Here is a more appealing way to visualize the results in this setting. Since there is a total order on preferences, we can just have the most appealing people go in order, matching with their first remaning choice. Reformatting the output above, we can just read out:

(18854, 26944) 		match!
(21350, 30851) 		match!
(24181, 26944) 		taken (by 18854)
(24181, 91222) 		match!
(30693, 30870) 		match!
(30820, 30870) 		taken (by 30693)
(30820, 44426)		match!
(30824, 30870)		taken (by 30693)
(30824, 30851)		taken (by 21350)
(30824, 44426)		taken (by 30820)
(30824, 90896)		match!
(83623, 90896)		taken (by 30824)
(83623, 91222)		taken (by 91222)
(83623, 133128)		match!
(123456, 133128)	taken (by 83623)
(123456, 156689)	match!

So, that is an explanation for why 123456 and 156689 are now together, fit for daytime soaps. Imagine actually trying to keep all this in your head as you write query after query to sort out what caused this to happen.

Todo

The framework is not currently in a state that makes it a delight to try out new computations. The nested structure of the dataflow computation is exposed to the programmer, rather than concealed behind abstraction. In principle this could be fixed, though several of the type signatures in error messages no longer fit in one screen.

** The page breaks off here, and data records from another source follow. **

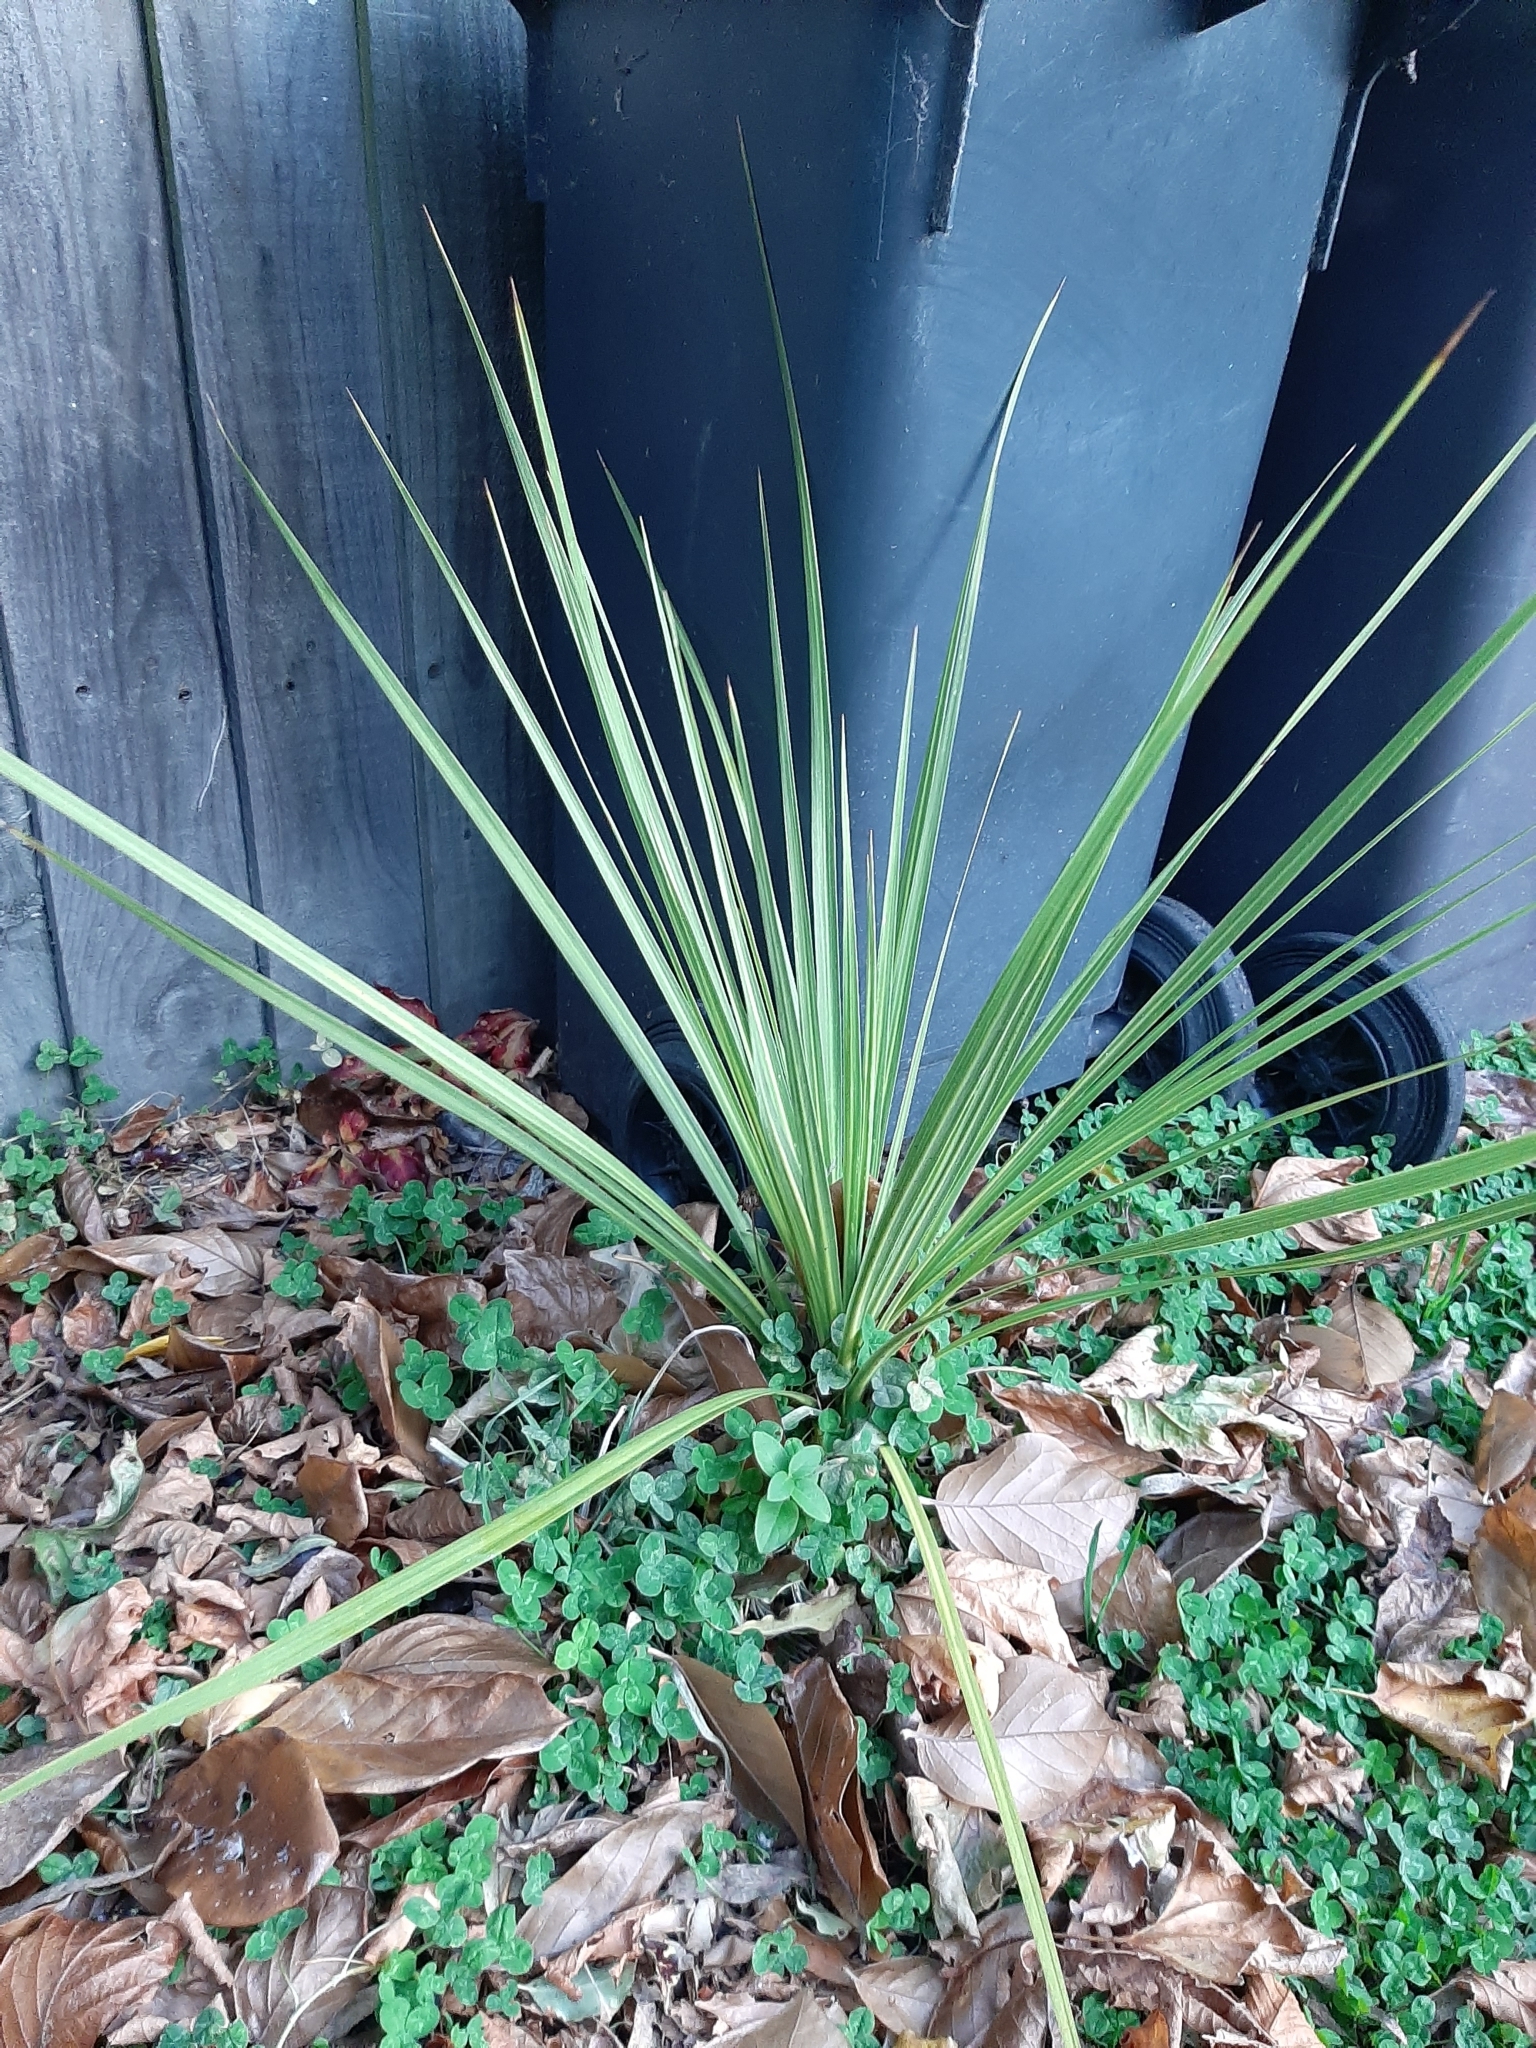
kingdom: Plantae
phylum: Tracheophyta
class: Liliopsida
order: Asparagales
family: Asparagaceae
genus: Cordyline
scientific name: Cordyline australis
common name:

At present, the explanation infrastructure explains the full history of a record. It seems reasonable to look for other types of explanations, for example only explaning a record up to an indicated time, or exactly at a time, etc. This is not trivially done with the current framework, and it may require careful thought to sort out what seem like ambiguities in dependence tracking (e.g. when records may cancel, not requiring explanation, which do we cancel).

Acknowledgements

This work was done with Zaheer Chothia, John Liagouris, and Mothy Roscoe while at ETH Zürich's Systems Group. They should have a project page about this work relatively soon, and this text will link at it once it is ready.